Now that last hope is gone. We’re left with what we began with: the dozens of “Peanuts” books that have remained in print for nearly five decades, and the best way to introduce any reader to Charlie Brown’s sad yet optimistic world. These were among the first books I remember reading, certainly the first books I ever came to love. The boys’ fiction I grew up with was giddy, preposterous fun, adventure tales of children in space or traveling through time or saving their towns from bank robbers. “Peanuts” was the first time I and many others of my generation recognized ourselves in print. I was the bespectacled Linus, naive and insecure and tormented by an older sister, and I was Snoopy, a backyard adventurer with an imagination powerful enough to make reality an irrelevant detail. I was bossy, arrogant Lucy — to be that confident, even for a day! — and simple, sedate Marcy, as loyal and steadfast a friend as you could hope for.

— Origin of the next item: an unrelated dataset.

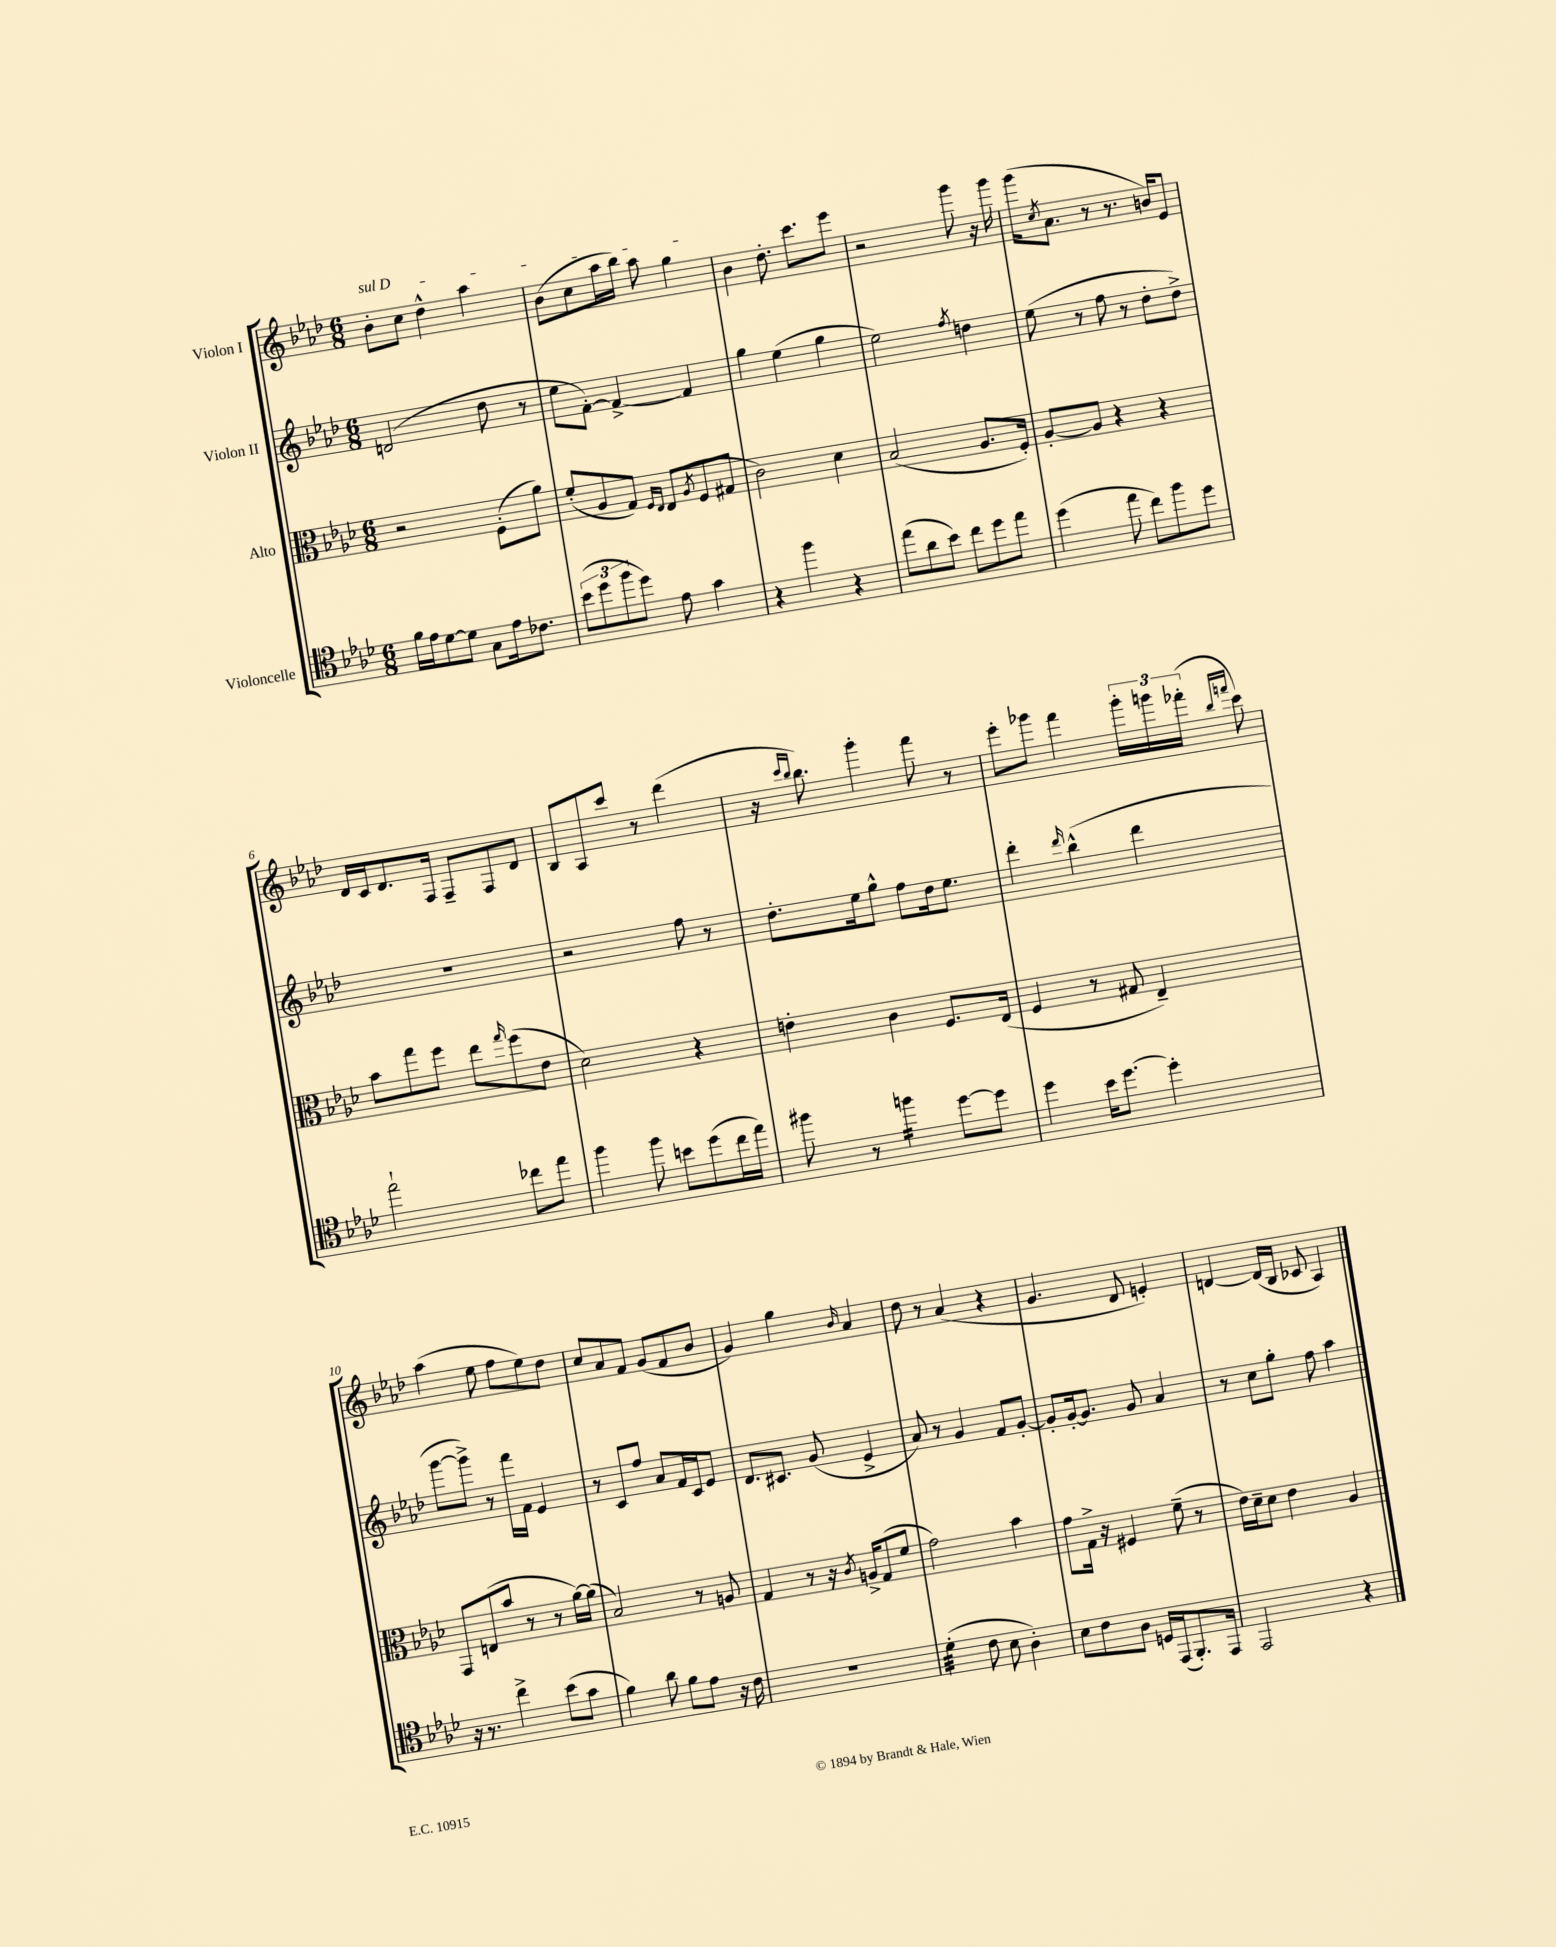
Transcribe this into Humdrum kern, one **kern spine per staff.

And I was Charlie Brown, but then, we all were Charlie Brown. Anyone who doesn’t know exactly how Charlie Brown feels when, walking home after another walloping on the baseball field, he wonders “How can we lose when we’re so sincere?” has been living a coddled, spoiled life. Bad things happen to people who don’t deserve them in the slightest, and most of us have felt like we’ve received far more than our share of bad luck from time to time. Too bad. Though Charlie Brown’s team suffered the most humiliating defeats in baseball history, he kept going; he never forfeited a game. You can either complain about it and give up, or get back on the mound and keep pitching.

If there’s a heaven for cartoon characters, I hope Schroeder loosens up and gives Lucy a big wet kiss; I hope Linus gets to enjoy a quiet moment with his blanket, without fear of reprisal by older sisters, hyperactive beagles, or vengeful blanket-hating grandmothers; I hope Peppermint Patty gets an A on a term paper she spent fifteen minutes writing. And like everyone else, I hope Charlie Brown finally gets to kick the football.

We’ll never see it happen now, but maybe that’s OK. Deep down, Charlie Brown knows winning isn’t everything. When he asked Linus why he bothered playing day after day, dragging himself and his frail hopes to the mound despite the full certainty of getting his ass kicked, he replied, “Probably because it makes you happy.” It’s a theme that applied to all of these terminally frustrated characters, whether it was Lucy and her unrequited crush on Schroeder or Snoopy’s unending failure to shoot down the Red Baron. Maybe that’s why the strip, despite its sadness, always made us smile; maybe that’s why I always thought of the “Peanuts” gang as kids I would want to know. And maybe that’s why saying goodbye to them is so sad.